Data extracted from a collection:
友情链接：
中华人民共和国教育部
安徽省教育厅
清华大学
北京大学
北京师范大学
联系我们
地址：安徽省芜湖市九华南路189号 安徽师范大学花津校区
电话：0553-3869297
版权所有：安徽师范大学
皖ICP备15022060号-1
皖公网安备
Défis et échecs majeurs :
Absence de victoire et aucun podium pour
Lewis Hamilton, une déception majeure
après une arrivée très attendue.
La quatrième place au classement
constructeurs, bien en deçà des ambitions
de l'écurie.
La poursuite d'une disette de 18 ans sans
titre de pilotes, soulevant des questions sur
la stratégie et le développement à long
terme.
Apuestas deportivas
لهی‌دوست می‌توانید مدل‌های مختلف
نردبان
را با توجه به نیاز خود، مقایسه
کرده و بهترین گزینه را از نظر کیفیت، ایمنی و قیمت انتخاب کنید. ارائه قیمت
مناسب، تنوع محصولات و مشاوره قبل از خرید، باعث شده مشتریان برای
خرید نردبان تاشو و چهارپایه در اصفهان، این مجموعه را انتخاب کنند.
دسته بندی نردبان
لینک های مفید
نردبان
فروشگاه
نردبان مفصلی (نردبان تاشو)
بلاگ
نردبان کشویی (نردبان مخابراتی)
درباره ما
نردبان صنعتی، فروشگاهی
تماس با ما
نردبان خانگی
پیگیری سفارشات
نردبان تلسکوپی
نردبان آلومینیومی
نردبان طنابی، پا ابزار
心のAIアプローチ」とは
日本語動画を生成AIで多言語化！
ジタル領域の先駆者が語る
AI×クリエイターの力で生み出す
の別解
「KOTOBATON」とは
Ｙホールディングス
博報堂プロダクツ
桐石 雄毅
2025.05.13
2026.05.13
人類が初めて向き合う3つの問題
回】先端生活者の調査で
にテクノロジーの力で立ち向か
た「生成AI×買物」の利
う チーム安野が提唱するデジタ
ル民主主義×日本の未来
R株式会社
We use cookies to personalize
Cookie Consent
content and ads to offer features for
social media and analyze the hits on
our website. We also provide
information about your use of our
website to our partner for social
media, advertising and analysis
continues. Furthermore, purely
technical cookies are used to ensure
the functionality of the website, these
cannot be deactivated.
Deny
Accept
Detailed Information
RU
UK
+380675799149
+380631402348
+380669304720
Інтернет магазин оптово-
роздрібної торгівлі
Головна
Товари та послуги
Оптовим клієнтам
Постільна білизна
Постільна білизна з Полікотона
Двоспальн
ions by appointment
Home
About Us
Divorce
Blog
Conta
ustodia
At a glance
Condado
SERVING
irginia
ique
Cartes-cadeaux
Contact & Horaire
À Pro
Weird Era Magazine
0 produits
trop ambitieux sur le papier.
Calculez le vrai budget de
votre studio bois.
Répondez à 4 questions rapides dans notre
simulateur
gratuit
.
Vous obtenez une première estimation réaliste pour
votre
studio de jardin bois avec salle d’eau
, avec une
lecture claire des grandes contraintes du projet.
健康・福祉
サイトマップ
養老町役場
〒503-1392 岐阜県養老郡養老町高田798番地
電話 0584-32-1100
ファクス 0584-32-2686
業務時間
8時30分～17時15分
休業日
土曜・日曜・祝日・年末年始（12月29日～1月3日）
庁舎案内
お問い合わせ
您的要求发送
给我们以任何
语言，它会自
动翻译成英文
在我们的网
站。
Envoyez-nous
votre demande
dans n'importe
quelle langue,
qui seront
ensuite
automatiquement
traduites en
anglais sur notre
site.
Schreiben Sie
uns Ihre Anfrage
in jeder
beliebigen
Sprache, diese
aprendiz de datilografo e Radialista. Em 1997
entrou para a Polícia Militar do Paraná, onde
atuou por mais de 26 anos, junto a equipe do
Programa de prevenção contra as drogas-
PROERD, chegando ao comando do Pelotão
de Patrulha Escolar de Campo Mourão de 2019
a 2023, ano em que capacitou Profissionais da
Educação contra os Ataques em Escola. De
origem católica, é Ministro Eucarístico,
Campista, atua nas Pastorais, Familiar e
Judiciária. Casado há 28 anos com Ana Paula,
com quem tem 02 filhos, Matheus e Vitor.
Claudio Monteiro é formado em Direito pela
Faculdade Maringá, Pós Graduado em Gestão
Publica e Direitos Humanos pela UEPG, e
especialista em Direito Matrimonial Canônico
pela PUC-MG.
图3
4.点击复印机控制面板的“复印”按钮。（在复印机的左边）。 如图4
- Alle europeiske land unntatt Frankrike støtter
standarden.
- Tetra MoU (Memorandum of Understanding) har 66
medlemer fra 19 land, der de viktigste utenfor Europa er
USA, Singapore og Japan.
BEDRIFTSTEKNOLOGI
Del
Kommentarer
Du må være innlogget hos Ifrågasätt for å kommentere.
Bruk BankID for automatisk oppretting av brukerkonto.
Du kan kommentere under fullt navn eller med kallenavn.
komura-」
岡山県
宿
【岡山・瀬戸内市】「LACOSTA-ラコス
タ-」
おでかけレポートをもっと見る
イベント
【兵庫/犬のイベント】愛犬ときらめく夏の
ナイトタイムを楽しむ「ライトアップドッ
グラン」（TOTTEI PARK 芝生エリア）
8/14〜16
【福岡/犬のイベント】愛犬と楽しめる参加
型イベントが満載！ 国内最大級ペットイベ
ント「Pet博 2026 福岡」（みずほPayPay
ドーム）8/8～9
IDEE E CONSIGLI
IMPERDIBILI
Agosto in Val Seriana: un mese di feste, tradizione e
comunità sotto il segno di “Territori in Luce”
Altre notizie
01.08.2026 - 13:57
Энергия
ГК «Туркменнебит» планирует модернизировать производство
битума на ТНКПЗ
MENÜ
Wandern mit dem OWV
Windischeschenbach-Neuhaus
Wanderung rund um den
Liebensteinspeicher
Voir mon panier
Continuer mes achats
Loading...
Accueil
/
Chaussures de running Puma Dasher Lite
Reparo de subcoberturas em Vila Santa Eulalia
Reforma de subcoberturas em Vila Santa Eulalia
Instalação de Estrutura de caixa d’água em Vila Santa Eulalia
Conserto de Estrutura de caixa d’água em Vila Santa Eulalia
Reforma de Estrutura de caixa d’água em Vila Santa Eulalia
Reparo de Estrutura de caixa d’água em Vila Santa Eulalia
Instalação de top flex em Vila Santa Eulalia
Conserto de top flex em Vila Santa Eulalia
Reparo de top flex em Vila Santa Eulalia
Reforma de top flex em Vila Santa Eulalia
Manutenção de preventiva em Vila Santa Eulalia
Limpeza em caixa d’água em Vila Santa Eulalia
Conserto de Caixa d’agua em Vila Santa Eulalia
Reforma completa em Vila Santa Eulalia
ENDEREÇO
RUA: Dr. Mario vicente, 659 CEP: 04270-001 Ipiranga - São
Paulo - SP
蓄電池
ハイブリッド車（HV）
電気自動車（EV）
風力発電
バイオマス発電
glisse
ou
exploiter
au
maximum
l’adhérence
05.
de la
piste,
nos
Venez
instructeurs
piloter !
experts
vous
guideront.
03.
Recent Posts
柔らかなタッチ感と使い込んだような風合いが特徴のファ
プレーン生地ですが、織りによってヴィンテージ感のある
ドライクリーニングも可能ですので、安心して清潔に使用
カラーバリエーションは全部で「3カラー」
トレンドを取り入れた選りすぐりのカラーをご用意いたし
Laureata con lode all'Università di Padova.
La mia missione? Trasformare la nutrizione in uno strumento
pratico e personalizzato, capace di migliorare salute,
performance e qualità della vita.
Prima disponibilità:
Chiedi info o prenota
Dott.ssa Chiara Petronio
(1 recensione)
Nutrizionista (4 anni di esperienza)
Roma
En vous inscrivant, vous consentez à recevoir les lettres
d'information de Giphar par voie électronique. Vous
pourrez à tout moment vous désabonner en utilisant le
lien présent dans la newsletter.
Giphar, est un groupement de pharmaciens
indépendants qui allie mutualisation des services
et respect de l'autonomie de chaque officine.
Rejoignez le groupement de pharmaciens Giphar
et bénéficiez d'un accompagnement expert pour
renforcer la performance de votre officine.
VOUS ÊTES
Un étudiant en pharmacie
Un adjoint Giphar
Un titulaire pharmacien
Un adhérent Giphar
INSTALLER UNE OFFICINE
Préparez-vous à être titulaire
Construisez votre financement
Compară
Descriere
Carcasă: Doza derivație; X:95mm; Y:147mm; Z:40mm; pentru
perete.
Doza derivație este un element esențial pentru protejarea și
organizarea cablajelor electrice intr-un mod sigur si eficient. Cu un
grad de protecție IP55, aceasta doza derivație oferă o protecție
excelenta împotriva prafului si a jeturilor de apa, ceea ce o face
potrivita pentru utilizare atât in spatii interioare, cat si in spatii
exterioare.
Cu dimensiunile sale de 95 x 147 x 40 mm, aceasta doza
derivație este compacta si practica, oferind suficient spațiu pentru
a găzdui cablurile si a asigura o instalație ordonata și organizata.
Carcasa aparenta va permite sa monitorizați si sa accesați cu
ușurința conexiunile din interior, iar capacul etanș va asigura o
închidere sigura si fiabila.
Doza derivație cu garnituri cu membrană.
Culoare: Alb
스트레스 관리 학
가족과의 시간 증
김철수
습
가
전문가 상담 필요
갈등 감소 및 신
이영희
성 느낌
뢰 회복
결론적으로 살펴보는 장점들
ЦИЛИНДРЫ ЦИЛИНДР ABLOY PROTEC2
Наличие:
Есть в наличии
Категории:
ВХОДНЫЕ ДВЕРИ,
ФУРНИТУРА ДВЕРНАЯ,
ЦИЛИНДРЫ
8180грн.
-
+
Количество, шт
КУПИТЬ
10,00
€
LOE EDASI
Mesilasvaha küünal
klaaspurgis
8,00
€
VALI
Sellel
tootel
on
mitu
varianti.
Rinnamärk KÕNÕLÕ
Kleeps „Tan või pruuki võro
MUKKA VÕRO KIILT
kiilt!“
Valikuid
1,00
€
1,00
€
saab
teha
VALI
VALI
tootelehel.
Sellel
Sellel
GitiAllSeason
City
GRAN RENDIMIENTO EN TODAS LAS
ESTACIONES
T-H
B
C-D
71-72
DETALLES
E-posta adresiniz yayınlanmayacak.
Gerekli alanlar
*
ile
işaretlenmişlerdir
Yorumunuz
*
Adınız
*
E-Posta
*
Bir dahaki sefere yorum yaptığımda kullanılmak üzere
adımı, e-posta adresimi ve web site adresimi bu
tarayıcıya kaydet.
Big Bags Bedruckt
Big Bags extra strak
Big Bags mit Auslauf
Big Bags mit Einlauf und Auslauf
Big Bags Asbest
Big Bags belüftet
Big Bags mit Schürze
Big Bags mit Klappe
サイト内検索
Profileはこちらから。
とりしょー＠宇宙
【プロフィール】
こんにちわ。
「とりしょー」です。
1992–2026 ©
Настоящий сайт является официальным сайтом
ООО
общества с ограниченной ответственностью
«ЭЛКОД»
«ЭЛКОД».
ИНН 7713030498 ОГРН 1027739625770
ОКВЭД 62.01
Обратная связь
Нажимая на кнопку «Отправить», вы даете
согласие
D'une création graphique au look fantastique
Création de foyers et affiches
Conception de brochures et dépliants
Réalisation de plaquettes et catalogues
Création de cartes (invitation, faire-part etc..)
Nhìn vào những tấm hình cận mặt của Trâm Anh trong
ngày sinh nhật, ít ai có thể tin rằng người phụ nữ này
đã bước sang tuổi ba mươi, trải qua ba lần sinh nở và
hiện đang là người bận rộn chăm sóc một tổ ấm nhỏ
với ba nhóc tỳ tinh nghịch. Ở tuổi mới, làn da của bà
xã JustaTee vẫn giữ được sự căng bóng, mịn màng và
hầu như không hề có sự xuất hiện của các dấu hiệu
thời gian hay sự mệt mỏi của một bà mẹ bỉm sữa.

**Exercise details**
Collect every line in the rows above that contains the word "Estrutura".

**Exercise result**
Instalação de Estrutura de caixa d’água em Vila Santa Eulalia
Conserto de Estrutura de caixa d’água em Vila Santa Eulalia
Reforma de Estrutura de caixa d’água em Vila Santa Eulalia
Reparo de Estrutura de caixa d’água em Vila Santa Eulalia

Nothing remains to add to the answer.